From Ross J. Reedstrom
Subject Re: www.pgaccess.org - the official story (the way I saw it)
Date
Msg-id 20020509204222.GA28385@rice.edu
Whole thread Raw
In response to www.pgaccess.org - the official story (the way I saw it)  ("Iavor Raytchev" <iavor.raytchev@verysmall.org>)
List pgsql-hackers
On Thu, May 09, 2002 at 10:24:00PM +0200, Iavor Raytchev wrote:

<nice summary of how we got here>

> PROPOSAL
> 
> What pgaccess needs is some fresh air - it needs a small and fresh team. It
> needs own web site, own cvs, own mailing list. So that the people who love
> it, write for it and really need it can be easy to identify and to talk to.
> This will not break its relationship to PostgreSQL in any way (see 3] above)

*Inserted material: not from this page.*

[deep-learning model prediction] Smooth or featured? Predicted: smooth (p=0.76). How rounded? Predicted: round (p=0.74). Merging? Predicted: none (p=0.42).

I'd suggest keeping a copy of pgaccess in the main tree, as well, and
pushing versions from the development CVS over on a regular basis. There
are basically two types of development that will need to happen: adapting
pgaccess to changes in PostgreSQL, and developing new features, on top
of the stable release of PostgreSQL. I suggest having two branches at
cvs.pgaccess.org: one that tracks HEAD of pgsql, one that uses the latest
stable release. As features stablize on the second branch, we push them
over to the pgsql branch, then into the pgsql tree, itself. Note that
we might be able to write some pgaccess regression tests: at minimum,
some sanity tests on the schema we store in the database. At postgresql
release time, we'd make sure to get the latest, freshest code into the
main tree, and distributions.

> At the end - I am not experienced how decisions are taken in an open source
> community - I have no idea what is next.

Like this! Out in the open, on the mailing lists. This message of yours was
exactly the right thing to post: you contacted the original maintainer, got
the 'mantle' passed over to the new group, and continue on.

It might be good to get a mailing list at the main site, rather than
running our own: that way, people will find it, and Bruce or someone
has an easy place to push patches he receives for our approval.

> May be one can write a summary what are the bad sides of the above proposal.
> And if there are no such really - we should just proceed and have this nice
> tool alive and running.

Only bad thing would be to let the code in the main postgresql tree rot:
either we keep it fresh, or we ask to have it pulled.